Thursday, February 21, 2019
Not atypically, the Supreme Court in Horne interprets the canonical Nollan narrowly as a case about developer exactions. Viewed that way, Nollan does not speak to the issue in Horne: the raisins that the government took from the owners were not surrendered in exchange for explicit permission to engage in an activity the government either did or could forbid.
But Nollan stands for a far broader principle: the government should not be induced to reject a policy instrument that necessitates taking steps that would otherwise constitute a compensable taking in favor of an alternative policy instrument that does not give rise to a compensation obligation if (a) it meets the same purpose as the non-compensable action would have met and (b) the owner is neutral toward, or prefers, the policy instrument that includes a traditional taking.

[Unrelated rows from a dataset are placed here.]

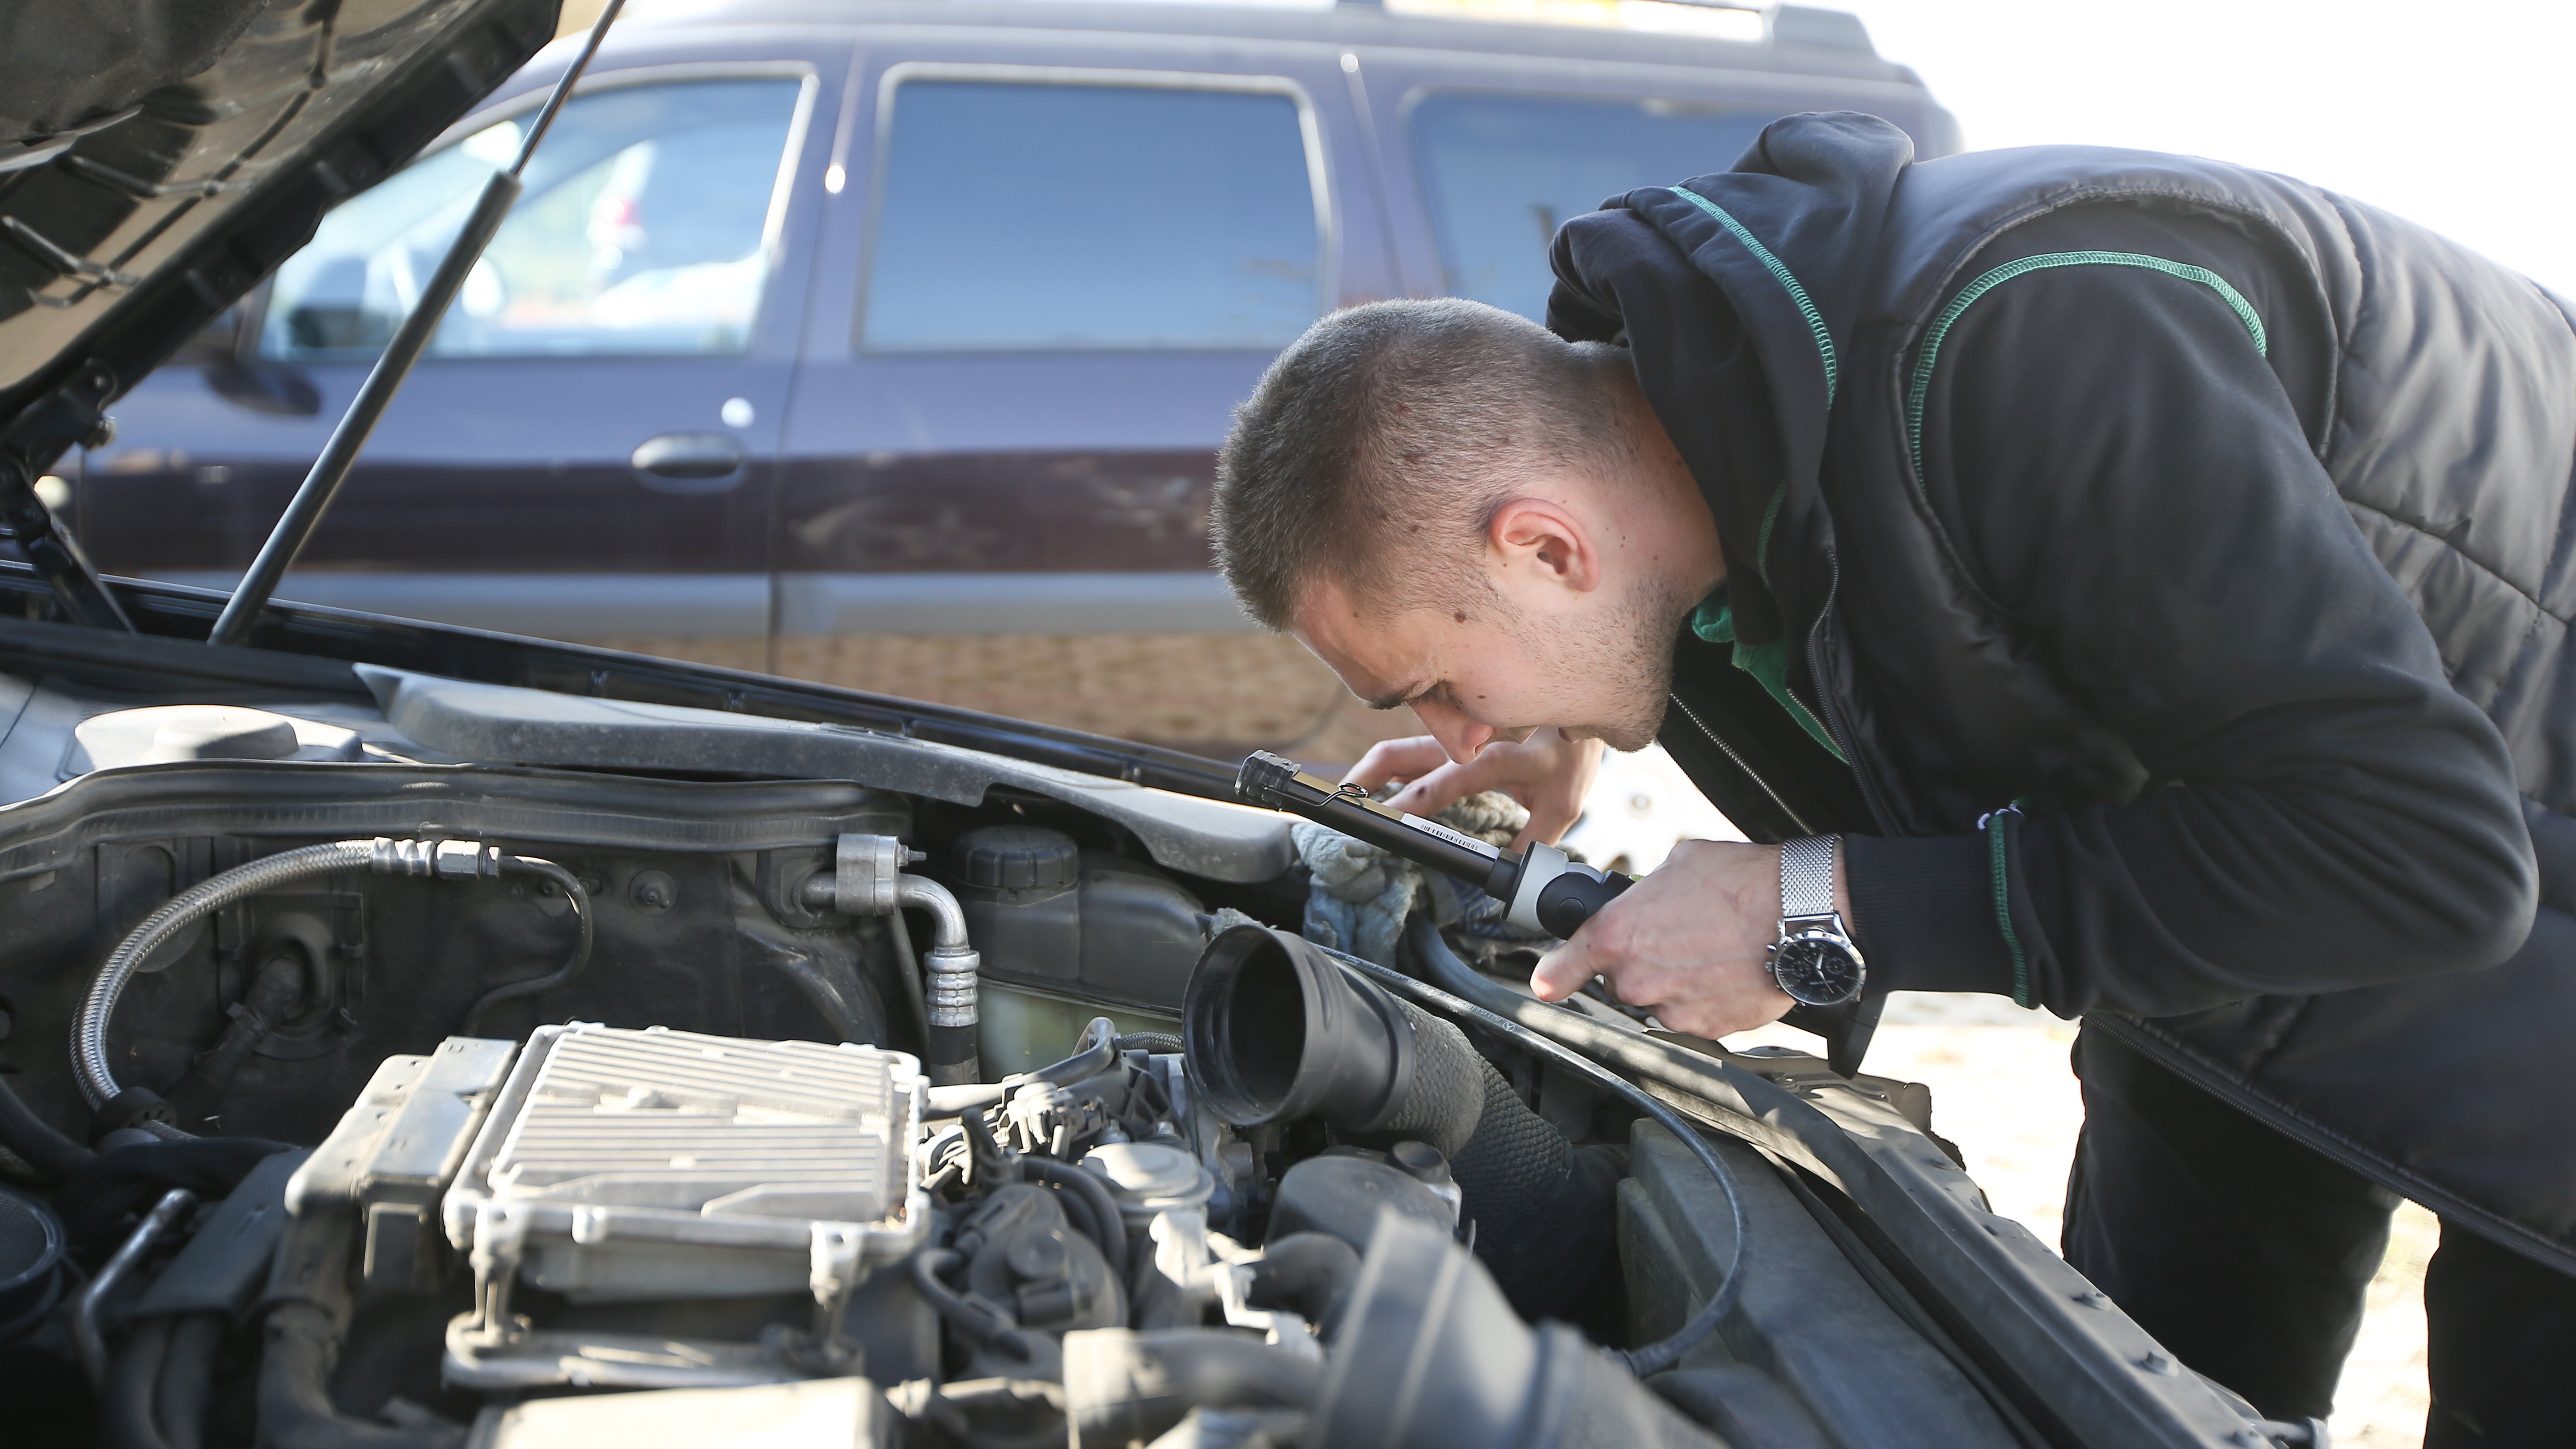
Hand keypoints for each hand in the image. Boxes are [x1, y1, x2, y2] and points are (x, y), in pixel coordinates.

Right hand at [1341, 729, 1605, 849]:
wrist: (1580, 707)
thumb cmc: (1570, 757)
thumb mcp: (1562, 804)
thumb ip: (1534, 841)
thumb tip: (1508, 881)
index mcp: (1508, 756)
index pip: (1456, 775)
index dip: (1420, 797)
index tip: (1392, 819)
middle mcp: (1476, 737)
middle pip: (1413, 750)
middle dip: (1374, 774)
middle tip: (1346, 802)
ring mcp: (1459, 731)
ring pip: (1406, 746)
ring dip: (1374, 769)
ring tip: (1347, 795)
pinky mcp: (1451, 732)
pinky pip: (1413, 748)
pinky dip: (1388, 767)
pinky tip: (1370, 785)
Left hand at [1528, 839, 1848, 1038]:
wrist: (1798, 915)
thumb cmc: (1743, 883)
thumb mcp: (1676, 867)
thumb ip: (1644, 895)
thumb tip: (1643, 902)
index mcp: (1618, 935)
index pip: (1565, 965)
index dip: (1555, 974)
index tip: (1547, 984)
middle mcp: (1638, 979)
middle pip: (1621, 981)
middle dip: (1641, 962)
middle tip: (1677, 937)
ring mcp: (1673, 1008)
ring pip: (1659, 1000)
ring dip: (1675, 981)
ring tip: (1710, 951)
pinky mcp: (1708, 1028)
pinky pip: (1694, 1015)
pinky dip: (1706, 998)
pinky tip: (1727, 970)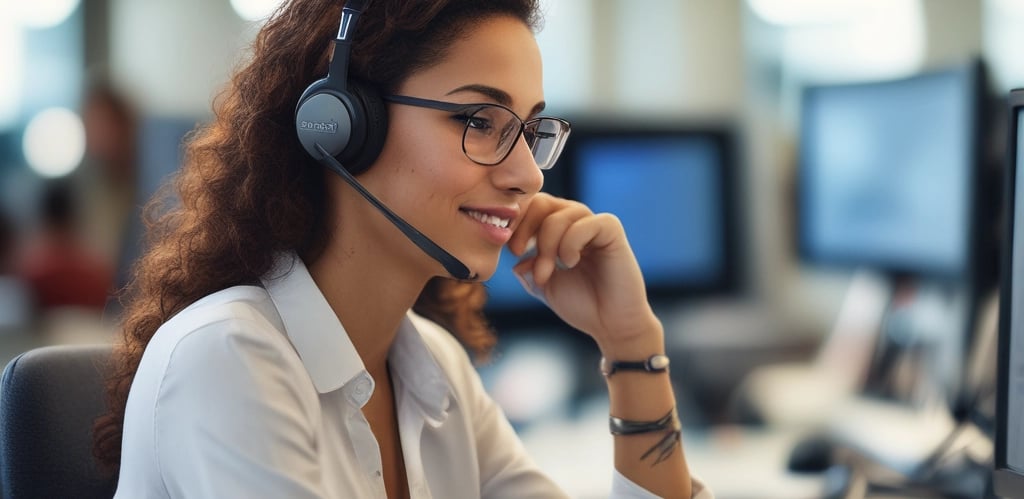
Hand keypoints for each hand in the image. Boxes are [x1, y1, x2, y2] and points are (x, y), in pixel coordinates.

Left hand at [507, 193, 662, 350]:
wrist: (611, 324)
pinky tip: (570, 262)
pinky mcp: (611, 230)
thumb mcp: (542, 285)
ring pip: (560, 215)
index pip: (531, 206)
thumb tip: (516, 258)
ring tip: (547, 273)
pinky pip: (585, 223)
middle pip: (542, 202)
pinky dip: (570, 243)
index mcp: (558, 228)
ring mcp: (594, 223)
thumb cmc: (581, 304)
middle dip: (526, 228)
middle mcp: (576, 220)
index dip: (516, 223)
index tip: (511, 250)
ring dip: (546, 244)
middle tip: (520, 254)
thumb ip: (527, 268)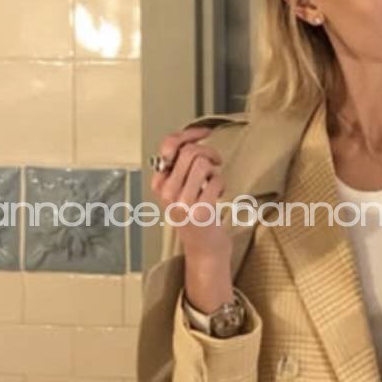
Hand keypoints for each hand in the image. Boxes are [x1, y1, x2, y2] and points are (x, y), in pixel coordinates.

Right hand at [149, 126, 232, 271]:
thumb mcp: (180, 189)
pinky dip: (222, 183)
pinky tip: (219, 194)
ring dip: (214, 168)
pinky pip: (215, 180)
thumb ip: (182, 165)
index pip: (169, 145)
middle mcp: (167, 193)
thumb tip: (192, 135)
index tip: (205, 133)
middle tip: (216, 161)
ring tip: (215, 179)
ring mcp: (182, 203)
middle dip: (208, 151)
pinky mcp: (200, 211)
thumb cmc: (195, 215)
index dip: (190, 134)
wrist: (203, 249)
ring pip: (201, 163)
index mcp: (159, 183)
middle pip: (188, 152)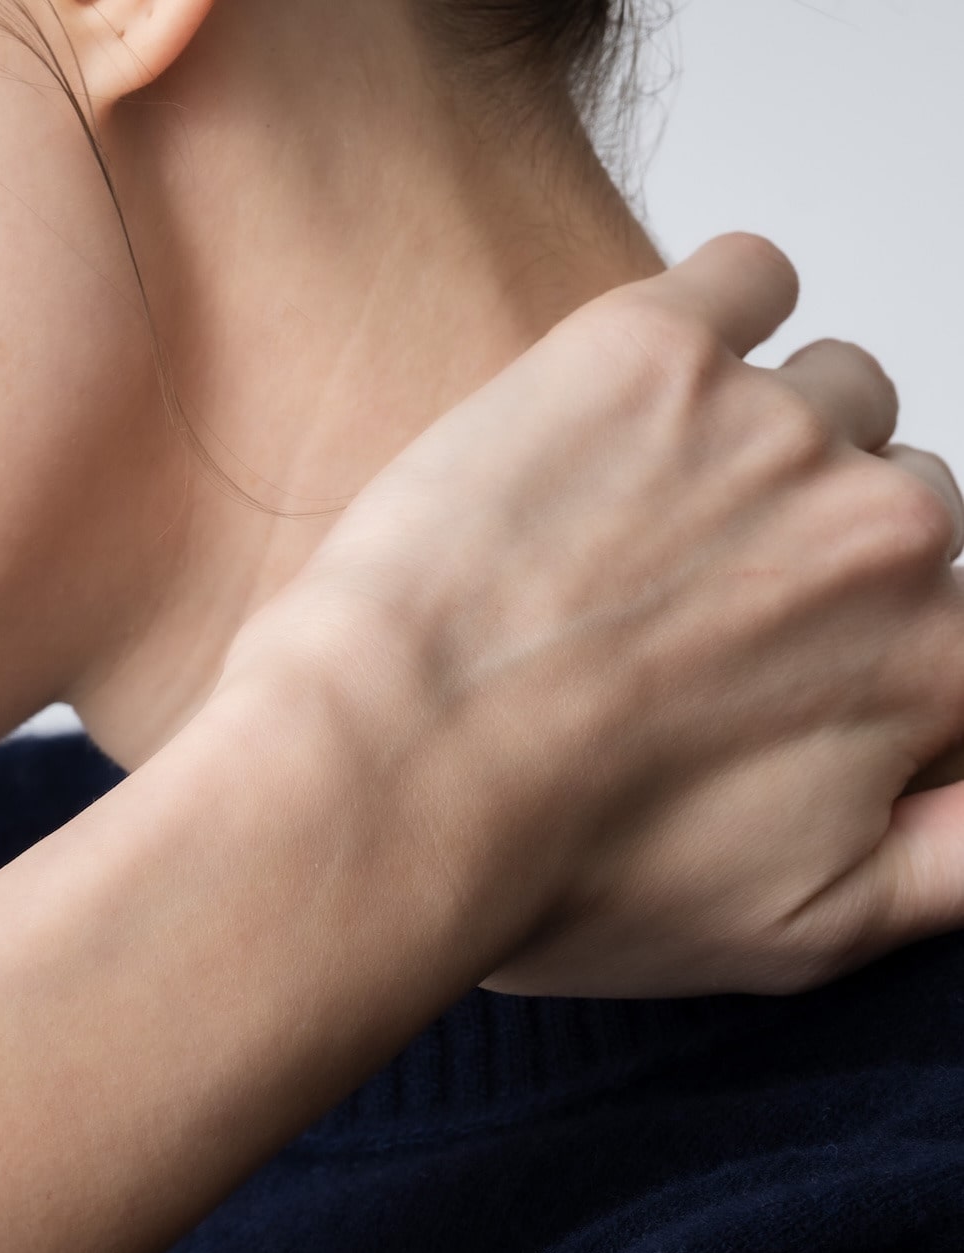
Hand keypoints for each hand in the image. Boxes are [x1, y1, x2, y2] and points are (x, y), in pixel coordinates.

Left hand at [218, 235, 963, 996]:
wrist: (388, 791)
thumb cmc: (557, 873)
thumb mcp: (804, 931)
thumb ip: (957, 861)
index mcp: (932, 662)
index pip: (950, 631)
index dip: (863, 664)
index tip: (775, 690)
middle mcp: (885, 529)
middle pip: (899, 504)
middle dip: (813, 554)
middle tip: (684, 620)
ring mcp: (769, 427)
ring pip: (830, 393)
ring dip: (762, 444)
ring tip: (640, 522)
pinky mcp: (651, 351)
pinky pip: (746, 280)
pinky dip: (715, 320)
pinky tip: (642, 393)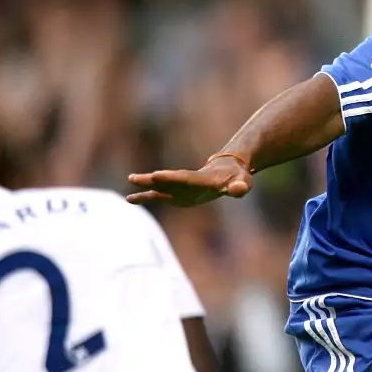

In Nollan itself, the Court is clear that the state should not be discouraged from using its preferred policy instrument to protect public view of the ocean (allowing development of a bigger, view blocking structure and seizing a viewing easement on the landowner’s property) rather than an inferior instrument (refusing to permit development) by being forced to compensate when it seizes the easement. If an owner accepts the state’s offer to surrender the easement (rather than merely refusing to develop) we know that the deal is Pareto superior.
In Horne, the federal government should not be induced to use an inferior policy instrument that does not give rise to a duty to compensate (ex ante production quotas or ex post restrictions on raisin sale) rather than a superior one (seizing raisins once market conditions are known) by being forced to compensate only if it uses the instrument that involves a traditionally compensable physical seizure.
Though it is generally easiest to tell in exaction cases that the owner prefers the state’s favored policy choice when the owner surrenders property in exchange for a permit, it is simple to tell in Horne as well because the owners retain a contingent interest in the profits earned on the sale of seized raisins, and any rational grower would prefer that to a simple sale restriction.